PKI Pemenang Pemilu 1955 di Yogyakarta

:: gusmuh

Sebutan untuk Yogyakarta memang lengkap. Ibukota Revolusi, Kota Seni dan Budaya, Kota Pelajar, Kota Raja. Bila deret itu kita tambahkan, maka bisa berbunyi “Kota Merah” setelah PKI memenangkan Pemilu 1955 dengan total suara 238.870, disusul PNI 209.190 suara dan Masjumi 136.520 suara.

Memang, sudah bisa diduga bahwa PKI merajai suara di Kota Yogyakarta. Kemenangan PKI di Yogyakarta bukan saja soal kuantitas, tapi juga simbolik. Kota kecil ini melting pot Indonesia; pertemuan harmonis antara masa silam dan modernitas; perjumpaan yang mulus antara feodalisme dan demokrasi; kerajaan dan republik.

Dalam konteks Pemilu 1955, di kota ini juga, panggung kampanye paling megah didirikan oleh seniman-seniman ASRI Yogyakarta yang memang menjadi calon legislatif PKI dari golongan “orang-orang non partai”.

“Didjiwai oleh semangat Rakjat seniman2 Djokja dibawah pimpinan pelukis2 Affandi, Sudjojono, dan Hendra Gunawan tlah berhasil mentjiptakan podium jang indah dan megah buat rapat raksasa PKI tgl. 11 September jbl. Perhatikan artja jang tingginja 5 meter, paluarit 10 meter, umbul2 mendjulang tinggi dan indah. Disebelah kanan podium tampak gambar Bung Karno dan disebelah kiri gabar Bung Aidit, Sekretaris Djendral CCPKI. Dengan demikian seniman2 dan PKI didjiwai dan mendjiwai Rakjat untuk berdjuang terus, untuk menang dalam pemilihan umum jad.”

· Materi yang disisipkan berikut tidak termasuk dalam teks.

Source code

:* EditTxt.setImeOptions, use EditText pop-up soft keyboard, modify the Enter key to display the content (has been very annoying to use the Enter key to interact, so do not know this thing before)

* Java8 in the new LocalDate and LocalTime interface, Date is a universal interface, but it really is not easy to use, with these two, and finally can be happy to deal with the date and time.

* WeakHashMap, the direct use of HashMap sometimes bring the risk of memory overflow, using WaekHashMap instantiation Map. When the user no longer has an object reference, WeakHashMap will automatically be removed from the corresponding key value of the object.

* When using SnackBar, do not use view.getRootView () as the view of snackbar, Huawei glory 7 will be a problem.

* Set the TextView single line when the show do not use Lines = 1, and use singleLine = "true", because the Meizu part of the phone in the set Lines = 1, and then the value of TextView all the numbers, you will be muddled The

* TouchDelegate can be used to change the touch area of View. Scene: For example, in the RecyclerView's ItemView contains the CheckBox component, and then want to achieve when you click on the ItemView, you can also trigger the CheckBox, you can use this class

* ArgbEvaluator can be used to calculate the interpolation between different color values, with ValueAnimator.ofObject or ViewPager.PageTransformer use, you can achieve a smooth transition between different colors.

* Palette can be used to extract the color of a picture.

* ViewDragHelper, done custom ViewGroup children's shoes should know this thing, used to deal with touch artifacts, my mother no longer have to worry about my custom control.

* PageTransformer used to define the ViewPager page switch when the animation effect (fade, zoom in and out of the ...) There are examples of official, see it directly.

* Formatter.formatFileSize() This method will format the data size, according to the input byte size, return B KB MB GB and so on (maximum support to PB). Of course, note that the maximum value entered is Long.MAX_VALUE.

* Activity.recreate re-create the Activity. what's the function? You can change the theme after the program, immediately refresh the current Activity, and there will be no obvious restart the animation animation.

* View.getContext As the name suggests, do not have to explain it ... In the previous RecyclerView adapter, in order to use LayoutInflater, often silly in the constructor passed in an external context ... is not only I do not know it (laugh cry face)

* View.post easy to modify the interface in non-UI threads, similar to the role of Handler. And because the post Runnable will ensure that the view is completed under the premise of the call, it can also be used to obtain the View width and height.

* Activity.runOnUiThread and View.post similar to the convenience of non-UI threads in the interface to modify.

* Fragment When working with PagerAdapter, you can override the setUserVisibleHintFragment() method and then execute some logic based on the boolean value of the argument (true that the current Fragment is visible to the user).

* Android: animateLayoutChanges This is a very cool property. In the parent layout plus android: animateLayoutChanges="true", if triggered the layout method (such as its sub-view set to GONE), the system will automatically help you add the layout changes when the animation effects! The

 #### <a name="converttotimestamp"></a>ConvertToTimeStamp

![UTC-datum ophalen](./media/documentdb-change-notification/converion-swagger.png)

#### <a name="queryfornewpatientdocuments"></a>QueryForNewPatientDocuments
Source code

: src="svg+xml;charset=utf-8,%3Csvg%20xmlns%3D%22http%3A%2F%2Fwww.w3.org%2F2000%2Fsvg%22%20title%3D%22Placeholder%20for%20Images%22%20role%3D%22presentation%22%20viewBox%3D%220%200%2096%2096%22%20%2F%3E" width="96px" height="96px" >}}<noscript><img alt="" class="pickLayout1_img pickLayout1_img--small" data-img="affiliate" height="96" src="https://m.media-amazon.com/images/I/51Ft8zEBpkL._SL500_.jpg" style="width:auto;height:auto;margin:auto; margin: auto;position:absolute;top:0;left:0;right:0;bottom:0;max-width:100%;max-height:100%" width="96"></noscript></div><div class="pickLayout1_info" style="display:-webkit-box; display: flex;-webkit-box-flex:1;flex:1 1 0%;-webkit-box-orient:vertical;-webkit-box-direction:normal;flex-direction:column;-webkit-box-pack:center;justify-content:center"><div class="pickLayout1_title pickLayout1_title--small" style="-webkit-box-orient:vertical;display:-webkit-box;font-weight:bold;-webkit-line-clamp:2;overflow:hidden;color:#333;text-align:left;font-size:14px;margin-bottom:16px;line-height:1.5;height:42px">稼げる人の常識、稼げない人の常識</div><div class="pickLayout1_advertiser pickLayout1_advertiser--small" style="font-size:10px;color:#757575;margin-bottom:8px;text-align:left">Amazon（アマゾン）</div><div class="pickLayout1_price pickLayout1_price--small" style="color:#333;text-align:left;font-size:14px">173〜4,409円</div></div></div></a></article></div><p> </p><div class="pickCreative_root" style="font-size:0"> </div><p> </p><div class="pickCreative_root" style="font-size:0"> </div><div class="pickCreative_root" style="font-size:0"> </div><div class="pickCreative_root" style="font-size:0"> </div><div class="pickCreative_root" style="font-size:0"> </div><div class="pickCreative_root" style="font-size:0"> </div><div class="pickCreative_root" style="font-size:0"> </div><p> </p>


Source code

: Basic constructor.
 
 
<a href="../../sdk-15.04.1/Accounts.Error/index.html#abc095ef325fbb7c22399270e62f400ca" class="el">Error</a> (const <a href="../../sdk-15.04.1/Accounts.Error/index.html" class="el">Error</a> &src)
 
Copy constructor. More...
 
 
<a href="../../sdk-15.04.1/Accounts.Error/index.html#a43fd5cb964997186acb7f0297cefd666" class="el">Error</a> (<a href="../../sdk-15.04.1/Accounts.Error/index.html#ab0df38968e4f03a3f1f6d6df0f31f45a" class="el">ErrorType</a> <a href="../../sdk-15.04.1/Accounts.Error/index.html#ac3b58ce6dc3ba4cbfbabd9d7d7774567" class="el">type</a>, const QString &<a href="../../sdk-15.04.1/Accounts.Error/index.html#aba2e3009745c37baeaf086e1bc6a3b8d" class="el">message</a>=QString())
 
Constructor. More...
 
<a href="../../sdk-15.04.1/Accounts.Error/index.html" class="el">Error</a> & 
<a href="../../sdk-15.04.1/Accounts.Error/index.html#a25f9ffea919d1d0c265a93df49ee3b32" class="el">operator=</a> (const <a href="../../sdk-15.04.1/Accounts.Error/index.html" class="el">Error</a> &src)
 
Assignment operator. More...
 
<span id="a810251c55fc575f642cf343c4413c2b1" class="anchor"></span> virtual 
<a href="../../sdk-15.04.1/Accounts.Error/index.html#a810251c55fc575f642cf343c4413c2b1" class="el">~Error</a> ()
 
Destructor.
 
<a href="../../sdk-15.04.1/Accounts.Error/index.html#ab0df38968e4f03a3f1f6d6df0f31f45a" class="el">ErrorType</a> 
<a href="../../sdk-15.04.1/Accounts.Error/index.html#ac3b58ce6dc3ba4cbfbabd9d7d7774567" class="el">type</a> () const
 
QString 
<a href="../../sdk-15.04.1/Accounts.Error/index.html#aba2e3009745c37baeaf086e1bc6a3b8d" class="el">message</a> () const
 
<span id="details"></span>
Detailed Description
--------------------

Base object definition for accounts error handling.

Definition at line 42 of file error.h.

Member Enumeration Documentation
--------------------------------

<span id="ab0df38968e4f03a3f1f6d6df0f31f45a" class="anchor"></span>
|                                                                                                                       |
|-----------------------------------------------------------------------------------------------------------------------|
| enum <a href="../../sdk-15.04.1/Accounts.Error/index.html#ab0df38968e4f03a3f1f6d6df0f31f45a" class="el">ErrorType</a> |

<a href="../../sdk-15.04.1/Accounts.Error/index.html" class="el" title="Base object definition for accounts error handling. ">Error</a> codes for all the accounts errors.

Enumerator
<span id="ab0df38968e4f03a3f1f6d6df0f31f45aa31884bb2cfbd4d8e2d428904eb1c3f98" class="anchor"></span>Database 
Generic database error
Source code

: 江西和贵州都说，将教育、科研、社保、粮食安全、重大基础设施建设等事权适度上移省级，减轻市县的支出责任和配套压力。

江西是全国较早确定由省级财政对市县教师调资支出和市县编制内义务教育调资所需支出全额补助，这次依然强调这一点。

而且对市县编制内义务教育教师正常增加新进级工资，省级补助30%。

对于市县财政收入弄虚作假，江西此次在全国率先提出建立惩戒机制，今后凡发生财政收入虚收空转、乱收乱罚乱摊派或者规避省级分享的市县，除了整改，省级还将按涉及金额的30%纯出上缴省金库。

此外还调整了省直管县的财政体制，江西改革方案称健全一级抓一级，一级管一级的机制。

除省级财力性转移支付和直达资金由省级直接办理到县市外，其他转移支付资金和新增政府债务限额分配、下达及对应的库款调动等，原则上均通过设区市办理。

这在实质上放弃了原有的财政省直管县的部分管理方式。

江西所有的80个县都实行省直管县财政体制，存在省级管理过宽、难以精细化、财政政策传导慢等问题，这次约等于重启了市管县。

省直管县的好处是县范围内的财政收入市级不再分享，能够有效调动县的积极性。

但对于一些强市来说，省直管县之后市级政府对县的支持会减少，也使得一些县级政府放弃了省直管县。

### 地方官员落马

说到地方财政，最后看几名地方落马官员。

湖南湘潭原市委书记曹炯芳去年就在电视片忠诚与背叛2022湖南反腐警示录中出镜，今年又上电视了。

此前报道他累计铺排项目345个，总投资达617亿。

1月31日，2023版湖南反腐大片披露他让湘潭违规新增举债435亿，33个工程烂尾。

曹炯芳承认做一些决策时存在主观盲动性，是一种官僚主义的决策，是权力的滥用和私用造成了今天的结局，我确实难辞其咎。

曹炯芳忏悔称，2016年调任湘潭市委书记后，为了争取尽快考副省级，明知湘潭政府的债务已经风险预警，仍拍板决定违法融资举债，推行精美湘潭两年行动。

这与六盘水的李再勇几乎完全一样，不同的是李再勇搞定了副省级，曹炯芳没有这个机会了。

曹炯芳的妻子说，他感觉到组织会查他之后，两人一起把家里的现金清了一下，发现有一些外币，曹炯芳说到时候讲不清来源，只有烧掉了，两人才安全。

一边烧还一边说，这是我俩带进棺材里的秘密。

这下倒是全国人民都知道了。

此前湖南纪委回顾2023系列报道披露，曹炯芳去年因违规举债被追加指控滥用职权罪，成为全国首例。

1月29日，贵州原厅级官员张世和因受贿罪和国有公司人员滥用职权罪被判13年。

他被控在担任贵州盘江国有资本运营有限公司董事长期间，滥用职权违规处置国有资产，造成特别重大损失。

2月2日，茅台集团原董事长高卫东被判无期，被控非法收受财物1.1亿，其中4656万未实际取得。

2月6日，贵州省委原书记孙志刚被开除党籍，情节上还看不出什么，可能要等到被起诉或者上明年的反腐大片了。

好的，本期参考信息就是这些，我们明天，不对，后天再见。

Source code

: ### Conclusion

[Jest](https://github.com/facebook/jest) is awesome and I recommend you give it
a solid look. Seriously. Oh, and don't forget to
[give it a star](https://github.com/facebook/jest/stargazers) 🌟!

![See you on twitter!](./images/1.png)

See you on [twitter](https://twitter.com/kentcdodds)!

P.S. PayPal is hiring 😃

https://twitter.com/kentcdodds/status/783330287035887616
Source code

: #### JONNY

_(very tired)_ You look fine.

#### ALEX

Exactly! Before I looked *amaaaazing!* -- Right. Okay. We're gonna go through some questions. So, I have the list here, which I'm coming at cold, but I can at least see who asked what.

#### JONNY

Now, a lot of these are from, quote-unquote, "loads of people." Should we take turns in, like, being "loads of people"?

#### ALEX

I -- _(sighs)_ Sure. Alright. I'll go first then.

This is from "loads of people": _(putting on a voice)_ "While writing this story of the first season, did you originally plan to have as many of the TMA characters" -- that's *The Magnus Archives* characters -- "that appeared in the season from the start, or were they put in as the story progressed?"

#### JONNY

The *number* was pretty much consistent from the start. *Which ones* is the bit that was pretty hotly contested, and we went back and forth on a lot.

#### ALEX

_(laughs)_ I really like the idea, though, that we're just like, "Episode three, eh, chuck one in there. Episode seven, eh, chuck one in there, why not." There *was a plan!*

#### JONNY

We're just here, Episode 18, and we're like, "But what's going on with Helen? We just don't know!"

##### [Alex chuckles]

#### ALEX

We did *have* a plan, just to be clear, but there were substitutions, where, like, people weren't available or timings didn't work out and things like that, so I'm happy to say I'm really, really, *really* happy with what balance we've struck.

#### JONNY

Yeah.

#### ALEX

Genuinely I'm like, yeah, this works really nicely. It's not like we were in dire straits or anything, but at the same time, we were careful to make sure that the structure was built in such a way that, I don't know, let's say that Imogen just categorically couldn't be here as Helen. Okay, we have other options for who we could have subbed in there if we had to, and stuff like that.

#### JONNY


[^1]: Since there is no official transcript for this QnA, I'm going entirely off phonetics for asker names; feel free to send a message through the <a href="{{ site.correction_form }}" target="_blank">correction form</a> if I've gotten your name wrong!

Dan pihak Keraton sadar betul dengan kemenangan PKI ini. Apalagi TPS di Keraton Timur disapu bersih oleh PKI dengan kemenangan mutlak. Tak salah kemudian, PKI dan organ-organ keluarga komunis diberikan privelege untuk menempati beberapa gedung di nDalem Beteng. Sebut saja Pemuda Rakjat dan Ikatan Pemuda Pelajar Indonesia (IPPI) mendapatkan bangunan di depan Alun-Alun Utara Yogyakarta yang sekarang dijadikan markas Korem. Baperki menempati kantor besar di belakang BNI atau di sisi kiri Kantor Pos Besar yang sekarang jadi Gedung KONI. Universitas Rakjat (UNRA), sebuah lembaga khusus pendidikan kader terpilih, diberikan ruang di sekitar Kadipaten Wetan yang saat ini jadi gedung SD Keputran A. Sementara Seniman Indonesia Muda (SIM) mendapatkan sanggar di pojok timur Alun-Alun Utara yang sekarang menjadi Galeri Seni.

Karena sadar bahwa tenaga PKI dan pekerja-pekerja kebudayaannya potensial, maka Raja Yogyakarta mendukung pembaharuan wayang dan ketoprak. Juga kerap mengundang Aidit untuk memberikan ceramah dalam Keraton. Tak mengherankan kemudian, saat aksi pembagian tanah menghebat di tahun 60-an, Yogyakarta yang merupakan kota feodal yang masih eksis tetap tertib, aman, dan gembira. Raja Yogyakarta pintar memangku merah.

Ini hasil tabulasi akhir perhitungan suara di Yogyakarta untuk Pemilu 1955:




 

Kotapraja Djokjakarta

PKI: 44.321
PNI: 21.879
Masjumi: 18.153

Bantul

PKI: 34.029
PNI: 40.337
Masjumi: 34.720

Wonosari/Gunungkidul

PKI: 100.470
PNI: 24.351
Masjumi: 15.270

Wates/Kulonprogo

PNI: 75.464
Masjumi: 38.630
PKI: 23.812

Sleman

PNI: 47.159
PKI: 36.238
Masjumi: 29.747

Demikian hasil tabulasi akhir suara untuk Pemilu 1955 di Yogyakarta dengan PKI keluar sebagai pemenang. Hasil yang menakjubkan untuk Pemilu Raya yang “tertib, lantjar, dan GEMBIRA”.